◆ Your objective ◆
When you copy the entries, match them exactly and omit the pictures.

◆ Data extracts ◆

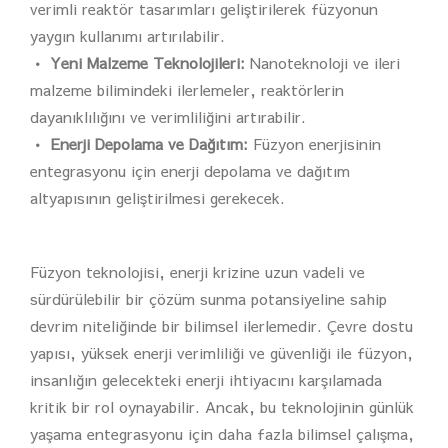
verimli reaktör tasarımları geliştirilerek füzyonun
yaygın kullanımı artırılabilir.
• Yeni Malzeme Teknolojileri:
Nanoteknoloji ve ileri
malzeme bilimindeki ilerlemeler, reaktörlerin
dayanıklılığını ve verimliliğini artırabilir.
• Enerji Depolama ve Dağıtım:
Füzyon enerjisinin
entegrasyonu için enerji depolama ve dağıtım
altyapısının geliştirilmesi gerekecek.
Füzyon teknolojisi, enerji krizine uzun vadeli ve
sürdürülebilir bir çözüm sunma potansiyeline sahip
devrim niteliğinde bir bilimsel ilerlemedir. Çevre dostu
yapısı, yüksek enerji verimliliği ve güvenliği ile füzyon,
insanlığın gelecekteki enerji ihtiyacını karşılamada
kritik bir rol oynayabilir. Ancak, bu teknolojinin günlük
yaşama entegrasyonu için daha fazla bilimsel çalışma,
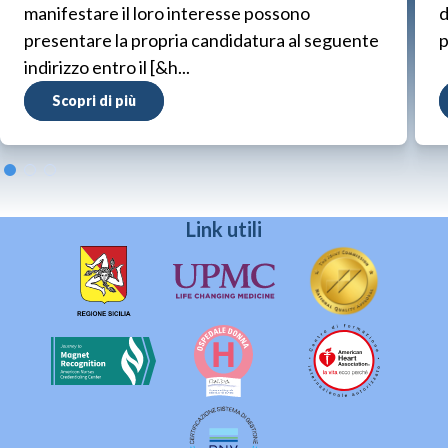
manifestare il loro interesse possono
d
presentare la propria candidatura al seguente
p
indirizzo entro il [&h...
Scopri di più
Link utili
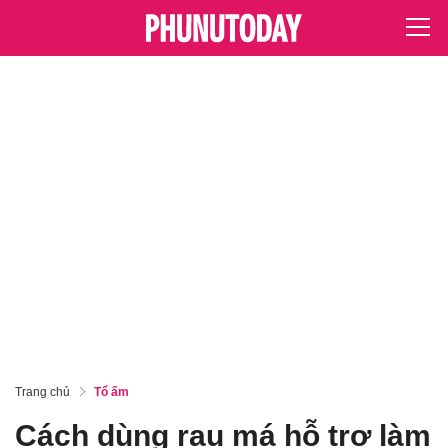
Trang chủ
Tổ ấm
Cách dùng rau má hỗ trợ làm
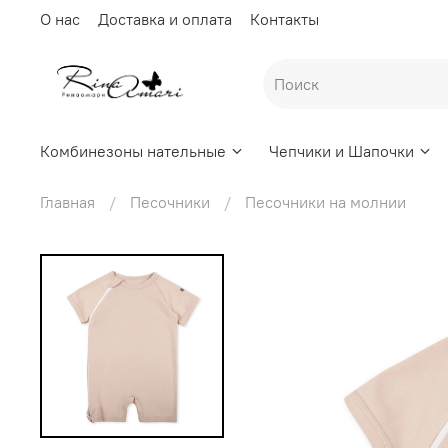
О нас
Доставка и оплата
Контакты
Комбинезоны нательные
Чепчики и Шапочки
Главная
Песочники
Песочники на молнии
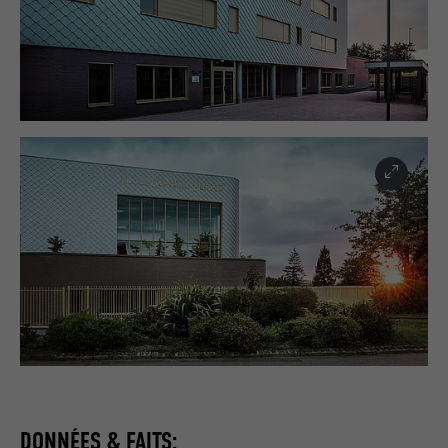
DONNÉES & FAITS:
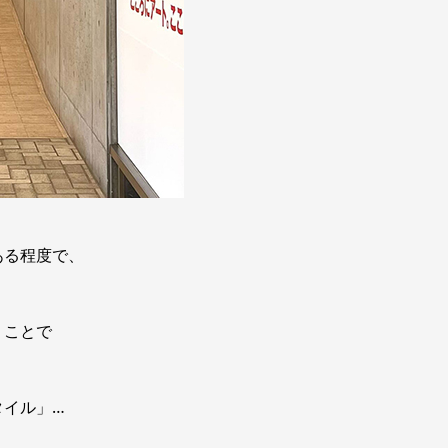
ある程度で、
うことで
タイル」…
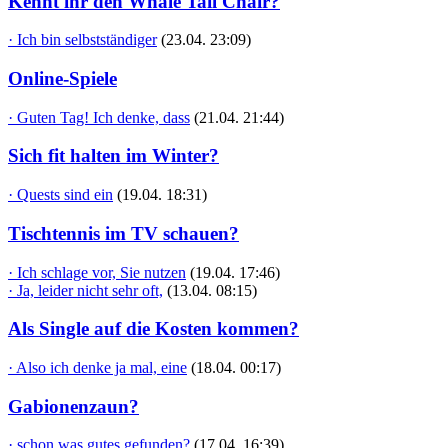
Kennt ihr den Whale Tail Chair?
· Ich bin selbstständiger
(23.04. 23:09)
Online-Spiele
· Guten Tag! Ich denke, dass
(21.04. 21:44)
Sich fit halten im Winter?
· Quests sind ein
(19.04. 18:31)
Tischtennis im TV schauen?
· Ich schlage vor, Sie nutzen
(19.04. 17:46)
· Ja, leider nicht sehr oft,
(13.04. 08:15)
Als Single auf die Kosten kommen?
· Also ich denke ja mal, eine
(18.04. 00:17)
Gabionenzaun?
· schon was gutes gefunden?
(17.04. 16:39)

◆ Answer box ◆
verimli reaktör tasarımları geliştirilerek füzyonun
yaygın kullanımı artırılabilir.
• Yeni Malzeme Teknolojileri:
Nanoteknoloji ve ileri
malzeme bilimindeki ilerlemeler, reaktörlerin
dayanıklılığını ve verimliliğini artırabilir.
• Enerji Depolama ve Dağıtım:
Füzyon enerjisinin
entegrasyonu için enerji depolama ve dağıtım
altyapısının geliştirilmesi gerekecek.
Füzyon teknolojisi, enerji krizine uzun vadeli ve
sürdürülebilir bir çözüm sunma potansiyeline sahip
devrim niteliğinde bir bilimsel ilerlemedir. Çevre dostu
yapısı, yüksek enerji verimliliği ve güvenliği ile füzyon,
insanlığın gelecekteki enerji ihtiyacını karşılamada
kritik bir rol oynayabilir. Ancak, bu teknolojinin günlük
yaşama entegrasyonu için daha fazla bilimsel çalışma,
manifestare il loro interesse possono
d
presentare la propria candidatura al seguente
p
indirizzo entro il [&h...
Scopri di più
Link utili
Trang chủ
Tổ ấm
Cách dùng rau má hỗ trợ làm
О нас
Доставка и оплата
Контакты
Комбинезоны нательные
Чепчики и Шапочки
Главная
Песочники
Песочники на молнии
DONNÉES & FAITS:
ある程度で、
うことで
タイル」…
Kennt ihr den Whale Tail Chair?
· Ich bin selbstständiger
(23.04. 23:09)
Online-Spiele
· Guten Tag! Ich denke, dass
(21.04. 21:44)
Sich fit halten im Winter?
· Quests sind ein
(19.04. 18:31)
Tischtennis im TV schauen?
· Ich schlage vor, Sie nutzen
(19.04. 17:46)
· Ja, leider nicht sehr oft,
(13.04. 08:15)
Als Single auf die Kosten kommen?
· Also ich denke ja mal, eine
(18.04. 00:17)
Gabionenzaun?
· schon was gutes gefunden?
(17.04. 16:39)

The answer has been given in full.